Exercise instructions:
Everything in the listing below should be repeated exactly, apart from the pictures.

Data shown Start Marker

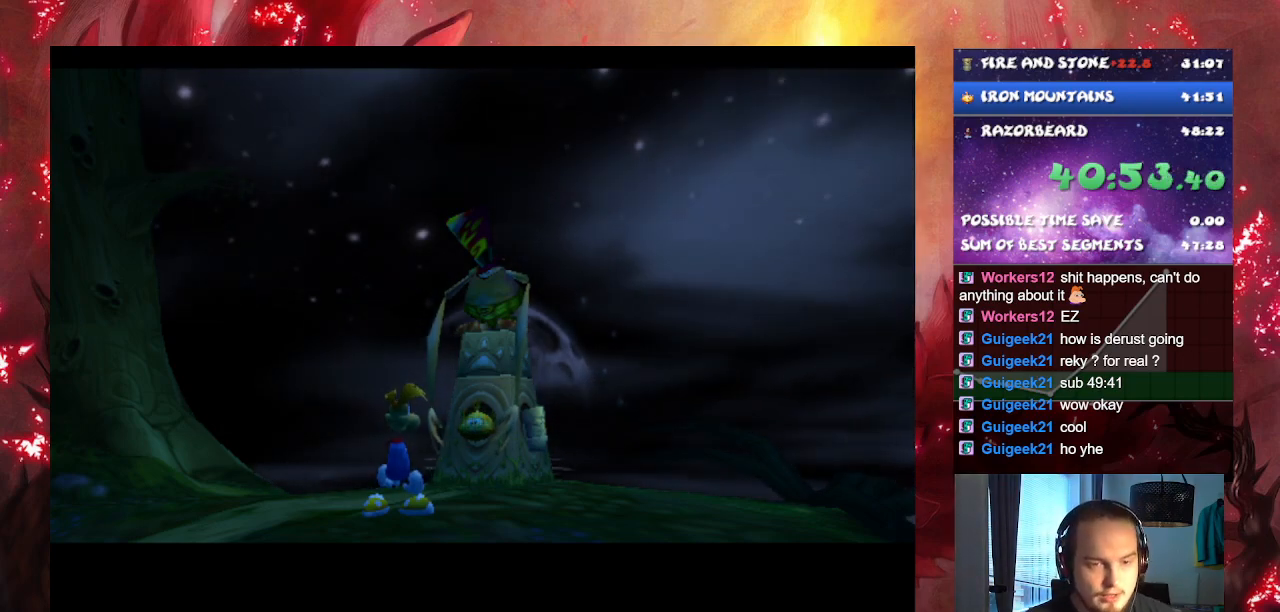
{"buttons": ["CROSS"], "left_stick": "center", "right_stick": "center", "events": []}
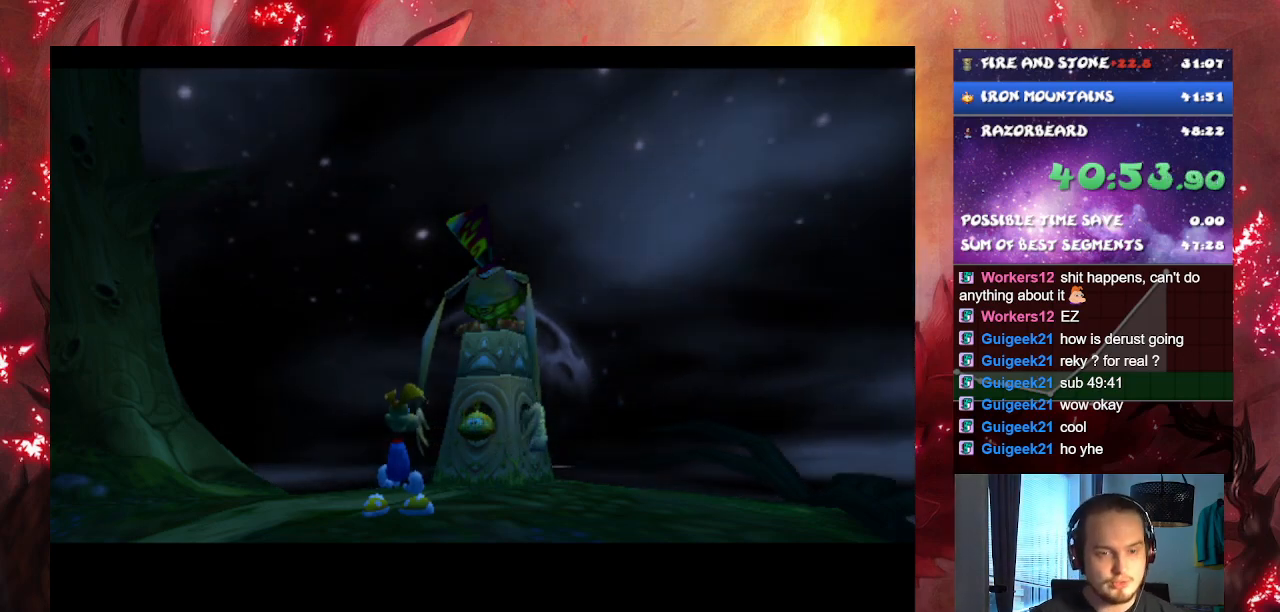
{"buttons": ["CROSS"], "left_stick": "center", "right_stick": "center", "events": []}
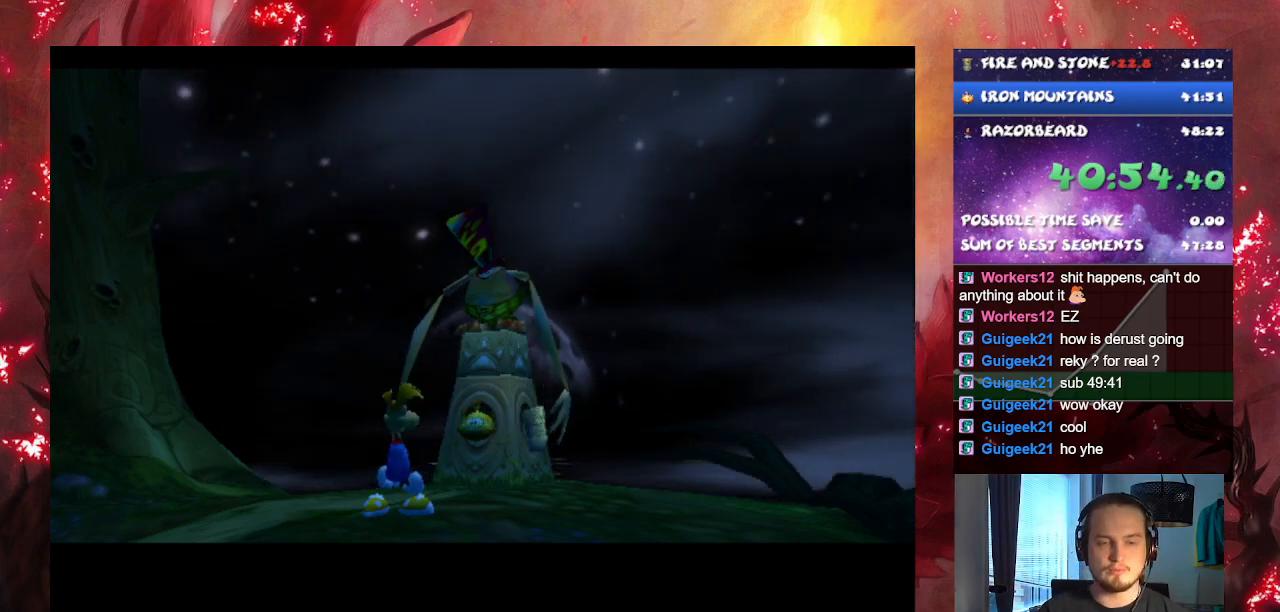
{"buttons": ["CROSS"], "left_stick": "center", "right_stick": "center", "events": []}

Data shown End Marker

Result:
{"buttons": ["CROSS"], "left_stick": "center", "right_stick": "center", "events": []}
{"buttons": ["CROSS"], "left_stick": "center", "right_stick": "center", "events": []}
{"buttons": ["CROSS"], "left_stick": "center", "right_stick": "center", "events": []}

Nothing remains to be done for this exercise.